Professional Architect Joins Dallas ISD Career Institute To Help Build Futures

October 8, 2020

She is a first year educator and the lead instructor on the Principles of Architecture course at the new Career Institute East.

After completing his Masters in Architecture from Texas A&M University in 2004, Toffer joined Corgan – a leading architecture and design firm based in Dallas. She was eventually promoted to Senior Project Manager, where she fully oversaw projects from the first sketches to construction.

Toffer always felt the need to share her knowledge and experiences with the younger generations. She began volunteering for the Dallas ISD High Schools, visiting as a visiting professor, and mentoring teenagers who expressed an interest in architecture.

“I saw a need in Dallas to enable different groups of the population to study architecture, engineering and interior design,” she said. “I realized very early on that we can only achieve this effect if we get in touch with the students at an early stage and make them aware that these opportunities exist for them in all of these careers.”

The teacher’s commitment to students in Dallas goes beyond lectures. Toffer and design teacher Peter Goldstein are the founders of CityLab High School. She was the primary partner in the industry, helping put together the proposal to create the school while also creating a nonprofit to fund CityLab.

The Career Institute East opened this school year. The district’s three career institutes provide industry-standard, professional and technical education in eight different avenues: interior design, aerospace, HVAC, and cybersecurity, among others.

After completing each Pathway course, students can earn industry-specific certifications and prepare for high-quality, high-paying, and high-demand jobs.

Toffer spoke to The Hub about how she plans to use her vast experience in architecture and design to inspire her students.

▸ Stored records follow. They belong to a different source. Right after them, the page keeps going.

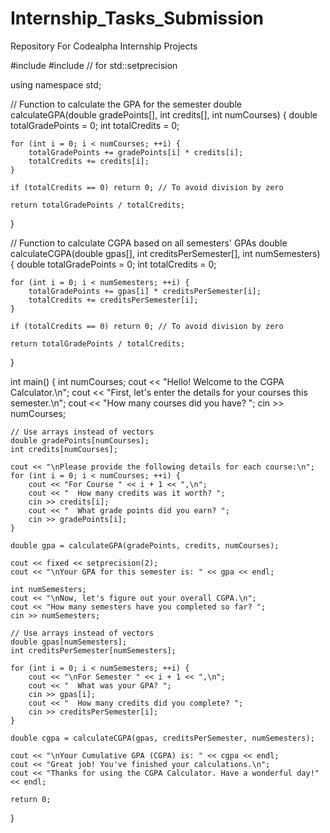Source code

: # Internship_Tasks_Submission
Repository For Codealpha Internship Projects 

#include <iostream>
#include <iomanip> // for std::setprecision

using namespace std;

// Function to calculate the GPA for the semester
double calculateGPA(double gradePoints[], int credits[], int numCourses) {
    double totalGradePoints = 0;
    int totalCredits = 0;

    for (int i = 0; i < numCourses; ++i) {
        totalGradePoints += gradePoints[i] * credits[i];
        totalCredits += credits[i];
    }

    if (totalCredits == 0) return 0; // To avoid division by zero

    return totalGradePoints / totalCredits;
}

// Function to calculate CGPA based on all semesters' GPAs
double calculateCGPA(double gpas[], int creditsPerSemester[], int numSemesters) {
    double totalGradePoints = 0;
    int totalCredits = 0;

    for (int i = 0; i < numSemesters; ++i) {
        totalGradePoints += gpas[i] * creditsPerSemester[i];
        totalCredits += creditsPerSemester[i];
    }

    if (totalCredits == 0) return 0; // To avoid division by zero

    return totalGradePoints / totalCredits;
}

int main() {
    int numCourses;
    cout << "Hello! Welcome to the CGPA Calculator.\n";
    cout << "First, let's enter the details for your courses this semester.\n";
    cout << "How many courses did you have? ";
    cin >> numCourses;

    // Use arrays instead of vectors
    double gradePoints[numCourses];
    int credits[numCourses];

    cout << "\nPlease provide the following details for each course:\n";
    for (int i = 0; i < numCourses; ++i) {
        cout << "For Course " << i + 1 << ",\n";
        cout << "  How many credits was it worth? ";
        cin >> credits[i];
        cout << "  What grade points did you earn? ";
        cin >> gradePoints[i];
    }

    double gpa = calculateGPA(gradePoints, credits, numCourses);

    cout << fixed << setprecision(2);
    cout << "\nYour GPA for this semester is: " << gpa << endl;

    int numSemesters;
    cout << "\nNow, let's figure out your overall CGPA.\n";
    cout << "How many semesters have you completed so far? ";
    cin >> numSemesters;

    // Use arrays instead of vectors
    double gpas[numSemesters];
    int creditsPerSemester[numSemesters];

    for (int i = 0; i < numSemesters; ++i) {
        cout << "\nFor Semester " << i + 1 << ",\n";
        cout << "  What was your GPA? ";
        cin >> gpas[i];
        cout << "  How many credits did you complete? ";
        cin >> creditsPerSemester[i];
    }

    double cgpa = calculateCGPA(gpas, creditsPerSemester, numSemesters);

    cout << "\nYour Cumulative GPA (CGPA) is: " << cgpa << endl;
    cout << "Great job! You've finished your calculations.\n";
    cout << "Thanks for using the CGPA Calculator. Have a wonderful day!" << endl;

    return 0;
}

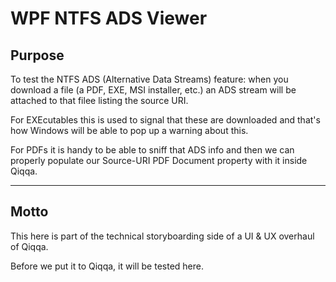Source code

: ﻿# WPF NTFS ADS Viewer	

## Purpose

To test the NTFS ADS (Alternative Data Streams) feature: when you download a file (a PDF, EXE, MSI installer, etc.) an ADS stream will be attached to that filee listing the source URI.

For EXEcutables this is used to signal that these are downloaded and that's how Windows will be able to pop up a warning about this.

For PDFs it is handy to be able to sniff that ADS info and then we can properly populate our Source-URI PDF Document property with it inside Qiqqa.



---

## Motto

This here is part of the technical storyboarding side of a UI & UX overhaul of Qiqqa.

Before we put it to Qiqqa, it will be tested here.
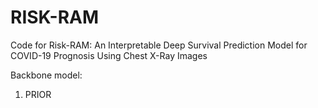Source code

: # RISK-RAM

Code for Risk-RAM: An Interpretable Deep Survival Prediction Model for COVID-19 Prognosis Using Chest X-Ray Images

Backbone model:
1. PRIOR
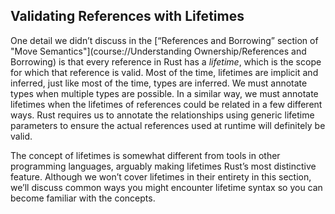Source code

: ## Validating References with Lifetimes

One detail we didn’t discuss in the [“References and
Borrowing” section of "Move Semantics"](course://Understanding Ownership/References and Borrowing) is
that every reference in Rust has a *lifetime*, which is the scope for which
that reference is valid. Most of the time, lifetimes are implicit and
inferred, just like most of the time, types are inferred. We must annotate
types when multiple types are possible. In a similar way, we must annotate
lifetimes when the lifetimes of references could be related in a few different
ways. Rust requires us to annotate the relationships using generic lifetime
parameters to ensure the actual references used at runtime will definitely be
valid.

The concept of lifetimes is somewhat different from tools in other programming
languages, arguably making lifetimes Rust’s most distinctive feature. Although
we won’t cover lifetimes in their entirety in this section, we’ll discuss
common ways you might encounter lifetime syntax so you can become familiar with
the concepts.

What lessons will you be teaching your students?

I think one of the main reasons I am here is because the students have a real vision and understanding – not just the technical skills they need to learn – but the social and emotional values ​​and skills they have You have to develop to really have a chance in the professional world.

I think I give them an understanding of these different areas, but in some ways I am a link between the world of architecture and practice. So I can invite my colleagues or speak from my own experience.

I am like a window that you can look through and see what working in architecture looks like, but also how you can build your own path. Find out which school they have to go to, how much school they would need to become an architect, what skills they would need. Having these conversations and also addressing the challenges they face.

How will you inspire your students?

I want to help them realize that it is imperative that architects and interior designers solve many of the needs we have in our communities, in our neighborhoods and in our cities. I want them to realize that they can help solve all of these needs we have. It would be remarkable if I could make them understand that by pursuing a career in design, they could really make an impact on their communities.

Why did you want to go to a classroom?

Teaching was something I’ve always been very excited about, and it wasn’t always obvious that I felt like that.

I’ve always been excited about sharing my experiences with the younger generation. Even when I was working on new projects, I was always the one working and looking after the younger employees. I didn’t realize it back then, and it took high school volunteer work and student supervision to really realize that my place is here, to take advantage of these opportunities and to create the future.

I think I made the decision to teach in the last three years, but only when a real opportunity arose. I saw the teaching position at Career Institute East and applied and really followed. That got me to finally do it.

This press release was prepared by the Dallas Independent School District. The views expressed here are the author’s own.